Rose contou do primeiro contato, contou que sem querer assumiu que gostava dele.
_ Você assumiu que o amava? – Nick gritou –
_ Nunca. – a menina disse – Eu disse que gostava dele, é diferente. Mas o canalha disse que estava apaixonado por mim.
_ Não, serio? – Luna gritou – Vocês tem que namorar, vocês tão namorando?
_ Não, Luna, eu disse que somos só amigos. – Lils e Nick se entreolharam e o sorriso delas se desfez –
_ Como diria a madrinha Luna, você tem narbules na cabeça? – Lily Luna disse seria fazendo as outras duas rirem –
_ Não, mas eu acho que ele só gosta de mim por conta da minha aparência.
_ Então mude novamente, se Scorpius continuar gostando de você é um sinal. – a única loira disse e Rose concordou –
_ Essa parece uma ideia maluca. – Lils disse encarando a chuva que batia na janela – Mas...
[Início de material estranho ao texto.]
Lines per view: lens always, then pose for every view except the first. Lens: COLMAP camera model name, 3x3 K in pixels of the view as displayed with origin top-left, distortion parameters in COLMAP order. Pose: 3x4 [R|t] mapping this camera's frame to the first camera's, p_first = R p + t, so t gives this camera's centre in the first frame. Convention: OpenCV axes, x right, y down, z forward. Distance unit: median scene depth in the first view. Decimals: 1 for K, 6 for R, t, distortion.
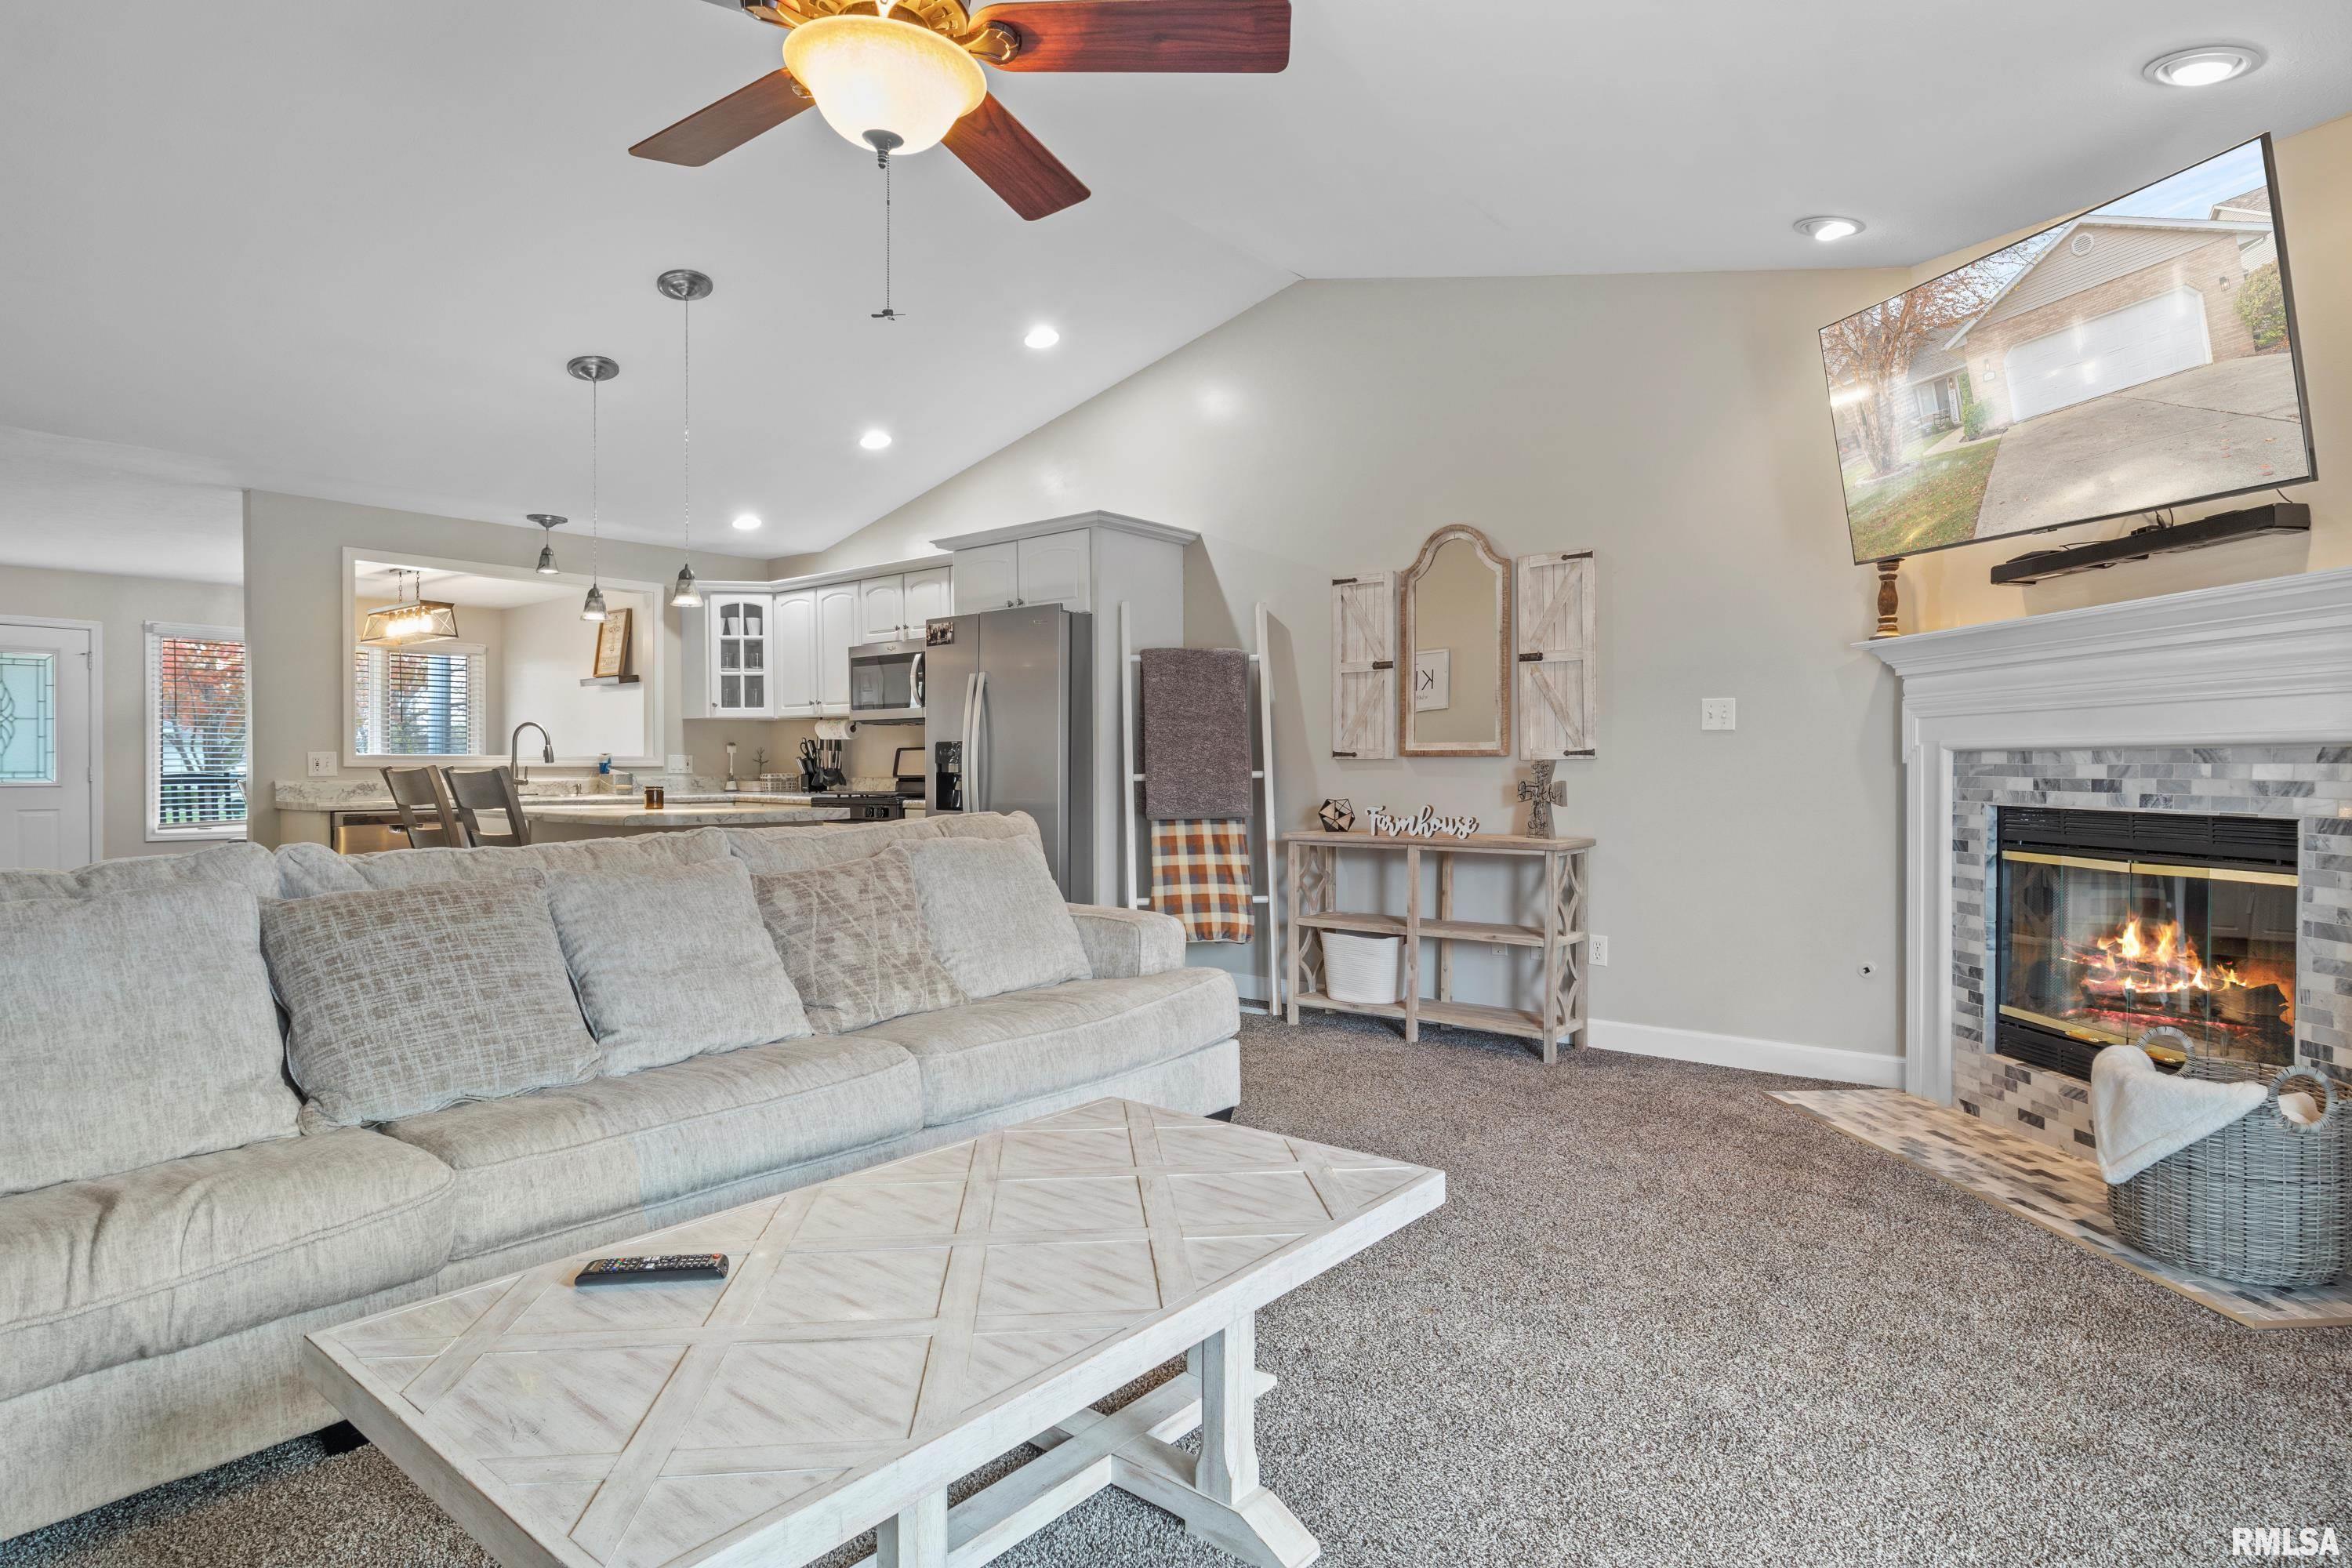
lens RADIAL K [[1262.3, 0, 1176.0], [0, 1262.3, 784.0], [0, 0, 1]] dist [-0.000259, 0.000420]
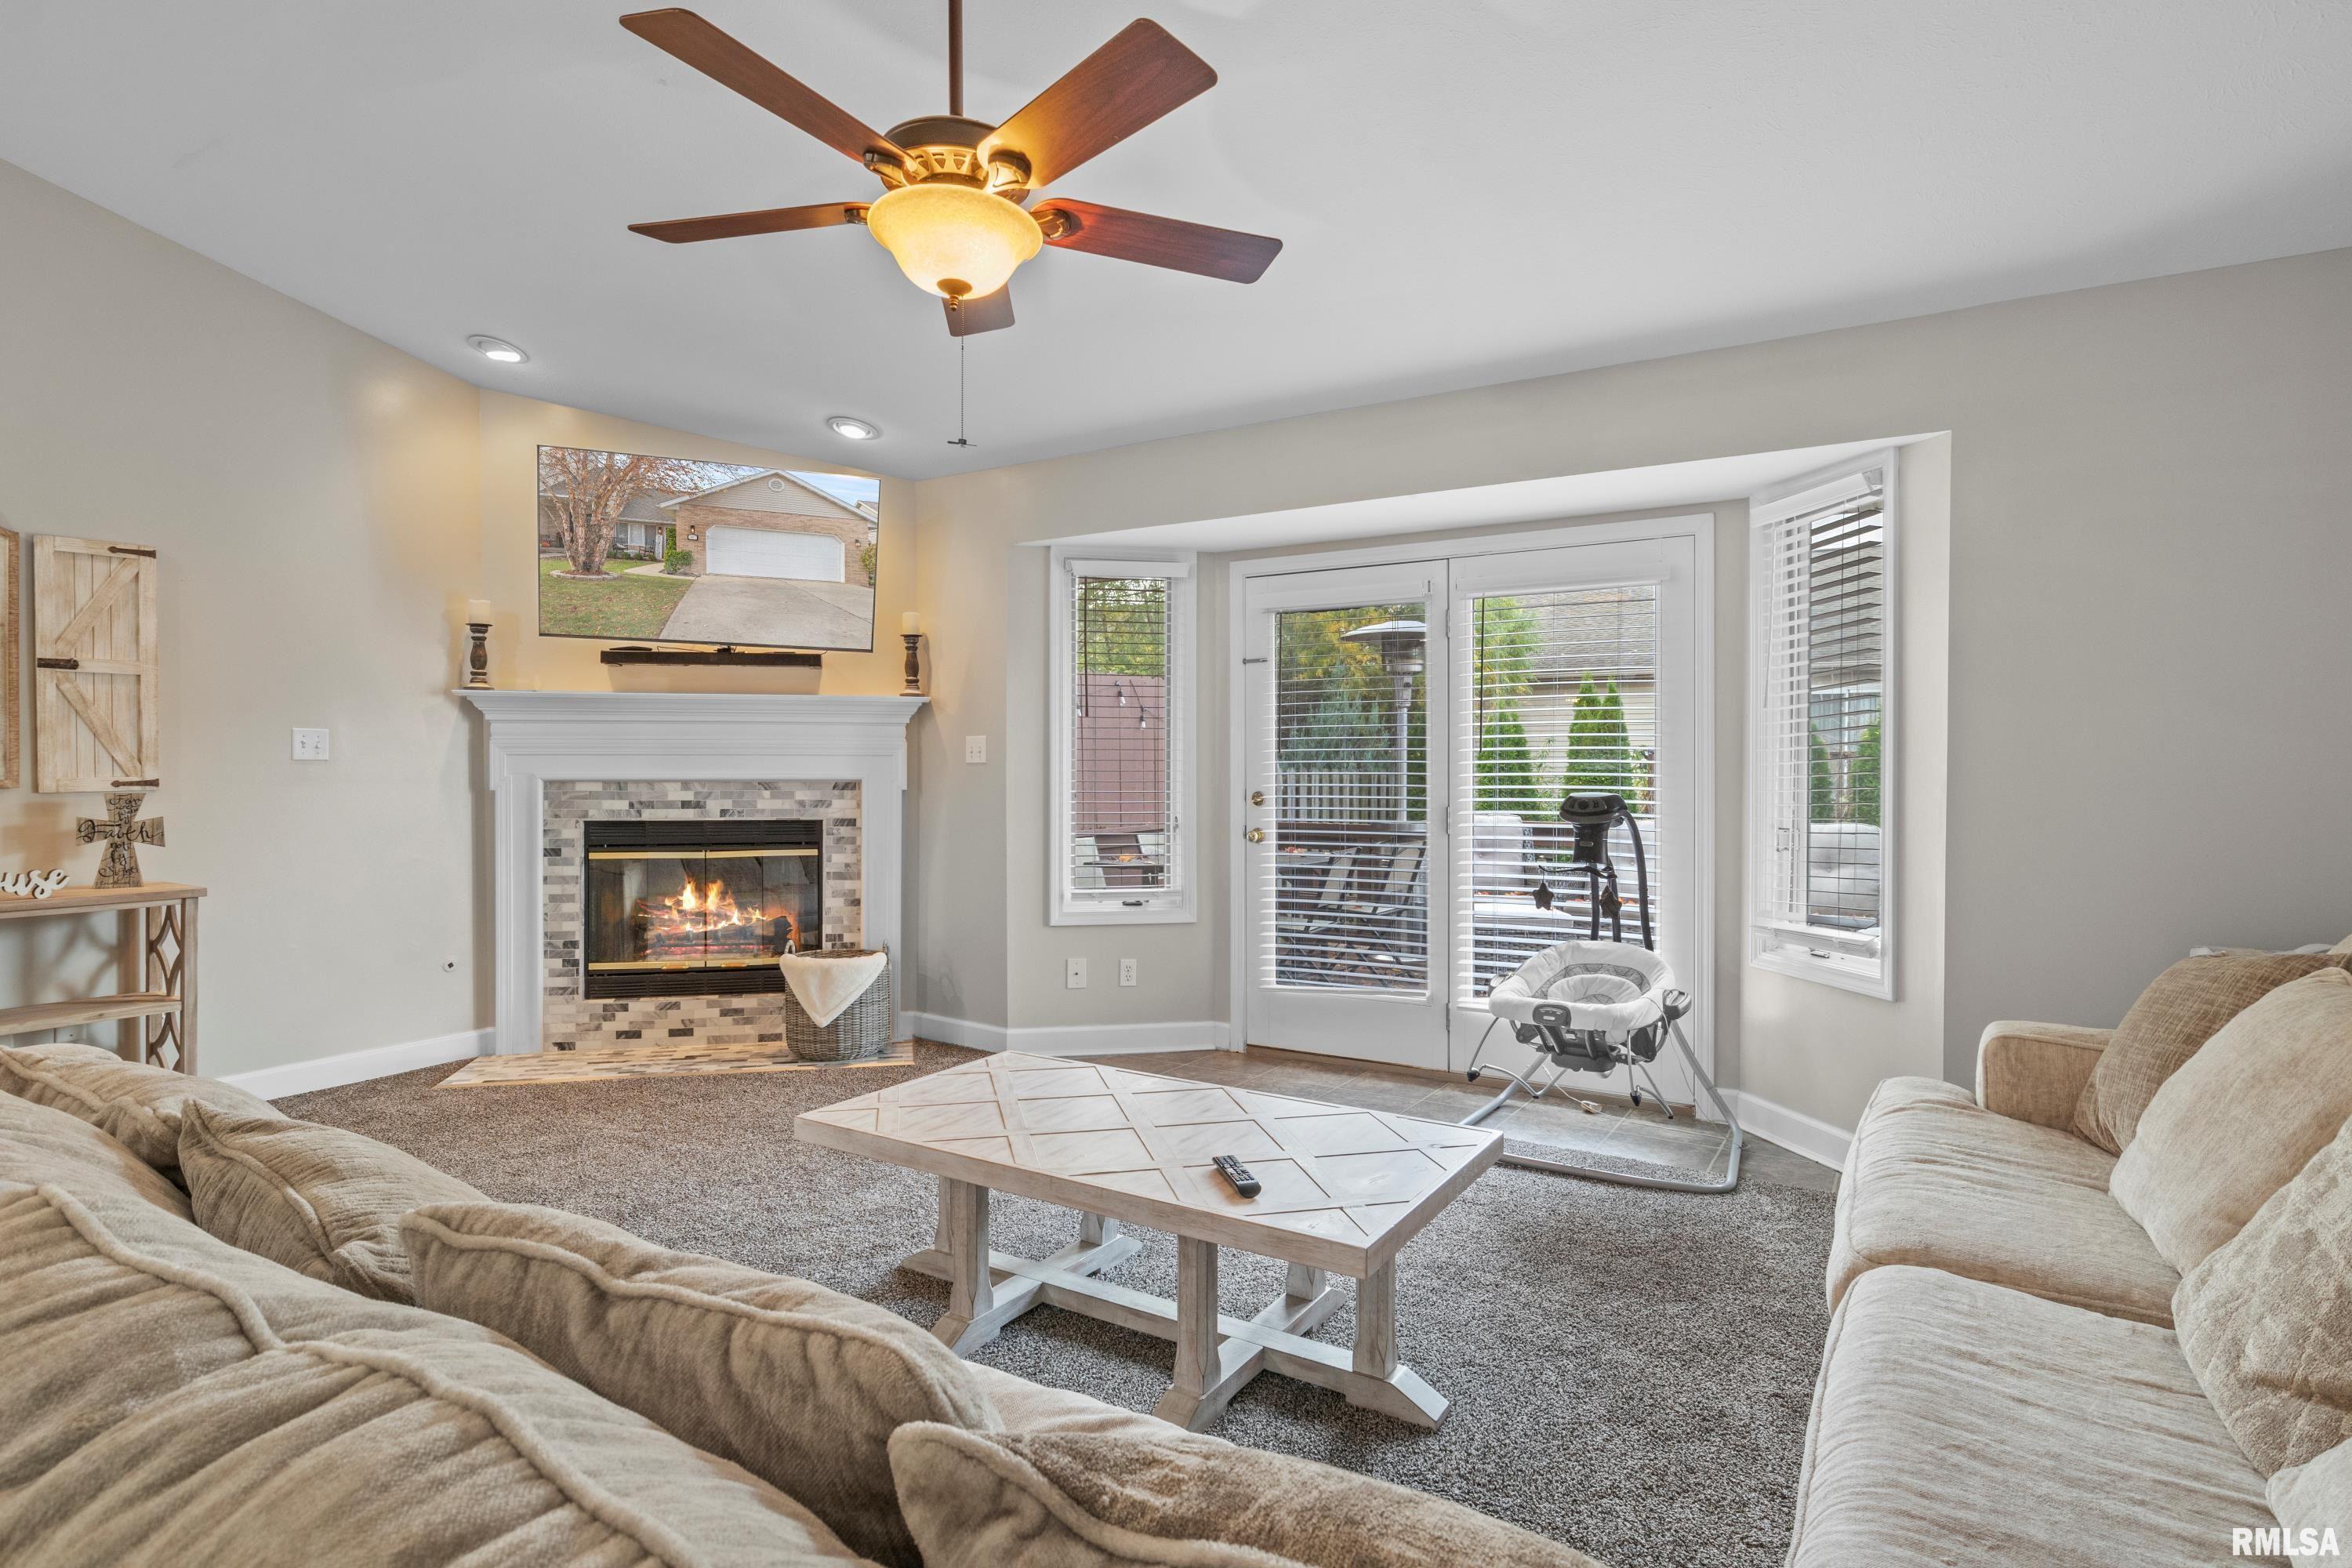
lens RADIAL K [[1203.8, 0, 1176.0], [0, 1203.8, 784.0], [0, 0, 1]] dist [-0.000973, -0.000128]
pose [[-0.126052, -0.014982, 0.991910, -0.756990], [0.012307, 0.999785, 0.016665, -0.038163], [-0.991947, 0.014308, -0.125841, 0.533564]]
_ Mas, Luna, são exatamente essas que dão certo? – Rose disse –
_ Isso. – a ruiva mais nova riu –
As três ficaram ali apenas discutindo o tal plano. Mal viram o tempo passar e só perceberam o quão tarde estava quando Hugo bateu na porta para chamar para o jantar. Assim que desceram para o grande salão, a diretora queria dar algumas poucas palavras antes de todos se servirem.
_ Um aviso, como todo ano, aqueles alunos que quiserem ir para a casa passar o feriado da pascoa com seus pais favor deixar seu nome com o professor responsável pela casa. Mas eles só receberam pedidos por uma semana contando a partir dessa noite. – Minerva ergueu as mãos – Aproveitem o jantar.
_ A pascoa. – Lily Luna comentou com as primas – Perfeito.
_ Mas eu iria para a casa na pascoa, eu já não passei o natal com meus pais. – Rose choramingou –
_ Logo as férias chegam e você vai enjoar de ficar com eles. – Nick sorriu –
_ Tudo bem, mas antes terei de descobrir se ele vai ficar.
_ Ele sempre fica, não teve um feriado que ele foi passar com os pais em todos esses anos. – Nick disse – Sempre dizem que ele é o rebelde, e que como a mãe vai cuidar da irmã e dos filhos malucos dela não tem tempo para ficar com ele.
_ Faz sentido. – Rose riu – Mas vou mandar um bilhete para ele amanha.
_ Faz como quiser.
(A repetição do ele aqui é proposital, afinal elas não poderiam comentar alto no meio do salão. – Só aviso)
[...]
Scorpius como sempre não estava nada empolgado para a aula de DCAT – Defesa contra as artes das trevas, como todos sabem –, normalmente ele era um zero a esquerda nessa aula, sempre se batia com os feitiços, mas pelo menos sempre precisava trabalhar com a ruiva que o dava aulas e ajudava nas aulas.
Quando o professor mandou todos formarem duplas, o loiro se surpreendeu quando Rose foi com ele. Se surpreendeu também quando ela lhe passou um bilhete antes de treinarem feitiços de proteção. A ruiva lhe perguntou se passaria o feriado no castelo, isso era um bom sinal para o garoto, sinal de que a ruiva selvagem estava quase domada.
_ Eu vou passar aqui, não vai ter ninguém em casa, minha tia Daphne está entrando em depressão desde que os gêmeos nasceram. – Rose riu – Você vai passar aqui?
_ Acho que sim, eu ia pra casa, mas parece que vai estar meio chato lá, meus primos resolveram ficar. – a garota sorria – Acho que vamos nos ver então durante o feriado.
_ Difícil não ver, vão ser poucas almas vivas nesse castelo.
_ Melhor assim. – a menina sussurrou sorrindo –
E eles começaram a treinar, e a aula para o garoto foi muito melhor.